BeritaPerbankan – Presiden Republik Indonesia Prabowo Subianto secara resmi telah mengusulkan dua nama calon Wakil Ketua Dewan Komisioner (DK) Lembaga Penjamin Simpanan (LPS) untuk periode 2025–2030. Usulan tersebut tertuang dalam surat resmi bernomor R28/Pres/05/2025 tertanggal 20 Mei 2025 yang telah diterima oleh Dewan Perwakilan Rakyat (DPR RI).
Dua nama yang diusulkan adalah Doddy Zulverdi dan Farid Azhar Nasution. Doddy Zulverdi saat ini menjabat sebagai Asisten Gubernur sekaligus Kepala Departemen Manajemen Strategis dan Tata Kelola Bank Indonesia, sementara Farid Azhar Nasution merupakan Anggota Badan Supervisi LPS.
Kedua calon tersebut selanjutnya akan menjalani uji kelayakan dan kepatutan (fit and proper test) oleh DPR RI sebagai tahap akhir dari proses seleksi. Namun, hingga saat ini jadwal pasti pelaksanaan tes tersebut belum diumumkan secara resmi.
Ketua Dewan Komisioner LPS, Purbaya Yudhi Sadewa, enggan mengomentari secara spesifik terkait dua nama yang telah diajukan Presiden.
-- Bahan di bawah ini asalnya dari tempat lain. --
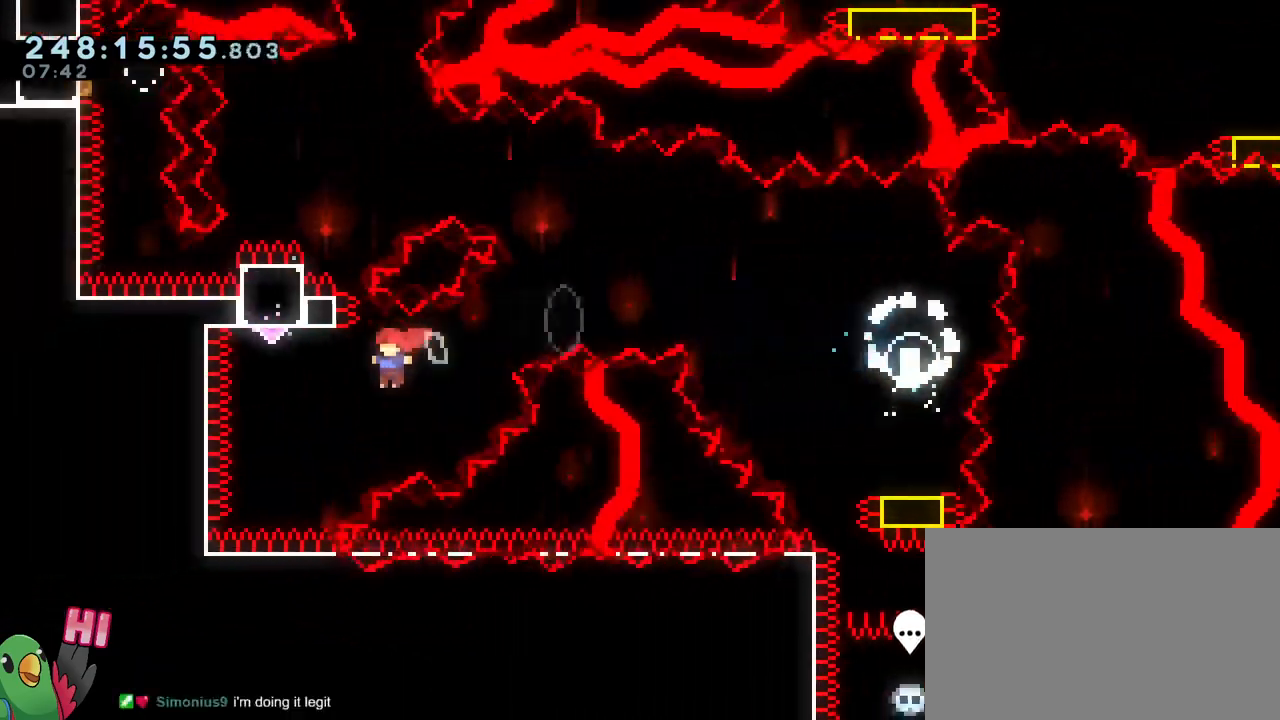
Gameplay with a controller (Nintendo layout); each line is a JSON object with the inputs held at the frame after it. "events" lists button and stick changes between this image and that frame as [ms after this image, input, new state], when the widget could be followed in between. Not read: DPAD_LEFT HOME L1 L3 R1 R3 SELECT.
{"buttons": [], "left_stick": "up", "right_stick": "center", "events": [[166, "left_stick", "up"], [216, "Y", "down"], [400, "Y", "up"], [433, "B", "up"]]}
Saat ditemui usai menghadiri Simposium Nasional bertajuk “Sumitronomics dan Arah Ekonomi Indonesia” di Jakarta pada Selasa (3/6), Purbaya memilih bersikap hati-hati.
“Saya nggak boleh ngomong begitu,” ujarnya saat ditanya wartawan terkait identitas calon yang dimaksud.
Ia menegaskan bahwa pihaknya akan mengikuti seluruh prosedur pemilihan sesuai mekanisme yang berlaku.
“Saya pikir kita ikuti proses yang berlaku saja,” tambahnya.
Terkait jadwal pelaksanaan fit and proper test, Purbaya meminta awak media untuk mengonfirmasi langsung kepada pihak DPR.
“Itu urusan DPR. Kalau saya bocorkan, nanti saya yang dianggap milih,” ucap Purbaya.
Sebelumnya, dalam Sidang Paripurna DPR RI Ke-19 Masa Persidangan III Tahun Sidang 2024–2025 yang digelar pada 27 Mei 2025, Wakil Ketua DPR RI Adies Kadir menyampaikan bahwa DPR telah menerima delapan surat resmi dari Presiden Prabowo, termasuk surat pengusulan calon Wakil Ketua DK LPS.
“Sidang dewan yang kami hormati, perlu kami beritahukan bahwa pimpinan dewan telah menerima surat-surat dari Presiden Republik Indonesia yaitu R28/PRES/05/2025 tanggal 20 Mei 2025, hal calon anggota Dewan Komisioner Lembaga Penjamin Simpanan atau LPS,” jelas Adies dalam forum paripurna tersebut.
Proses seleksi anggota Dewan Komisioner LPS menjadi bagian penting dalam menjaga keberlangsungan fungsi lembaga tersebut, yang memiliki peran strategis dalam menjamin simpanan masyarakat serta menjaga stabilitas sistem perbankan nasional. Dengan pengusulan dua tokoh berpengalaman di bidang ekonomi dan keuangan ini, publik kini menanti hasil uji kelayakan DPR yang akan menentukan arah kepemimpinan baru di tubuh LPS untuk lima tahun ke depan.